Well, what do ya know - I liked Agent Smith in the Matric movies.


----------



## Gloomy_Gus (Jul 11, 2006)

You are just like Jack Torrence from The Shining. You weren't always crazy. You slowly turned crazy from spending too much time with yourself. Get outside and see the sun! Being a psychopath is only fun for a little while; eventually all this killing and talking to yourself gets a little boring.
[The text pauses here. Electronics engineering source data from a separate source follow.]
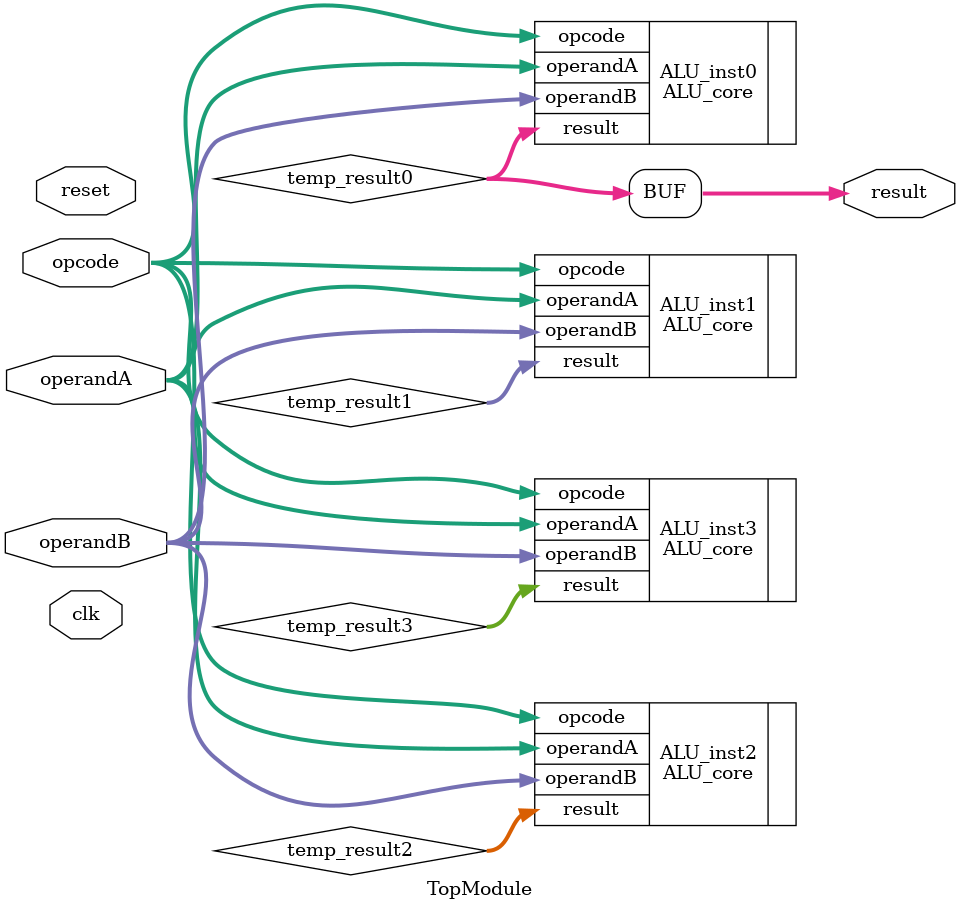
<source format=v>
module TopModule (
  input wire clk,
  input wire reset,
  input wire [7:0] operandA,
  input wire [7:0] operandB,
  input wire [2:0] opcode,
  output wire [15:0] result
);

  // Declare temporary wires for intermediate results
  wire [15:0] temp_result0, temp_result1, temp_result2, temp_result3;

  // Declare multiple ALU cores
  ALU_core ALU_inst0 (
    .operandA(operandA),
    .operandB(operandB),
    .opcode(opcode),
    .result(temp_result0) // Output result for the first core
  );

  ALU_core ALU_inst1 (
    .operandA(operandA),
    .operandB(operandB),
    .opcode(opcode),
    .result(temp_result1) // Output result for the second core
  );

  ALU_core ALU_inst2 (
    .operandA(operandA),
    .operandB(operandB),
    .opcode(opcode),
    .result(temp_result2) // Output result for the third core
  );

  ALU_core ALU_inst3 (
    .operandA(operandA),
    .operandB(operandB),
    .opcode(opcode),
    .result(temp_result3) // Output result for the fourth core
  );

  // Connect the intermediate results to the final result
  assign result = {temp_result3, temp_result2, temp_result1, temp_result0};

  // Clock and reset distribution
  always @(posedge clk or posedge reset) begin
    if (reset) begin
      // Reset logic
      // You may need to reset internal signals of each ALU core here
    end
    // Other clocked logic, if any
  end
endmodule


</source>
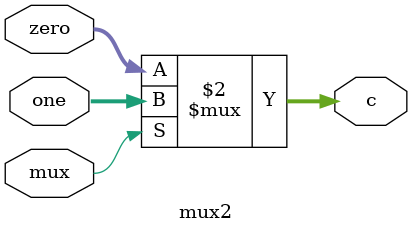
<source format=v>
`timescale 1ns / 1ps


module mux2
(
    zero,
    one,
    mux,
    c
    );
parameter WIDTH = 32;

input wire [WIDTH-1:0]zero;
input wire [WIDTH-1:0]one;
input wire mux;
output wire [WIDTH-1:0]c;
    
assign c = (mux==0)? zero:one;

endmodule

</source>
Dead on the money! Except I answered the question "How would you kill somebody" with "A kung fu chop". I don't think Jack did that.


----------



## grim reaper (Aug 18, 2005)

You are just like Jack Torrence from The Shining. You weren't always crazy. You slowly turned crazy from spending too much time with yourself. Get outside and see the sun! Being a psychopath is only fun for a little while; eventually all this killing and talking to yourself gets a little boring.


----------



## kevin242 (Sep 30, 2005)

Damn, I got Agent Smith too.


----------



## Koumajutsu (Aug 9, 2006)

Damn, I must be seriously twisted.


----------



## Koumajutsu (Aug 9, 2006)

damn, I'm a dork, i forgot to change the HTML codes to the right forum codes


----------



## morgan8586 (Aug 30, 2006)

Jack Torrence.....Slowly went crazy.....


----------



## Spooky1 (Aug 25, 2008)

Agent Smith. Great I'm not even alive, i just a computer program.


----------



## Draik41895 (Oct 25, 2008)

dang,me too!


----------



## kprimm (Mar 14, 2009)

Agent Smith....I always thought i would be better as Darth Vader.


----------



## The Bloodshed Brothers (Jan 25, 2009)

im gollum


----------



## RoxyBlue (Oct 6, 2008)

Believe it or not - Jack Torrence!


----------



## Moon Dog (Oct 3, 2006)

Agent Smith... I love being original!


----------



## Hauntiholik (May 17, 2006)




----------



## Goblin (Jun 3, 2009)

The Joker


----------



## Frightmaster-General (Sep 9, 2011)




----------



## Copchick (Apr 10, 2012)

Agent Smith


----------



## Goblin (Jun 3, 2009)

Doctor Doom


----------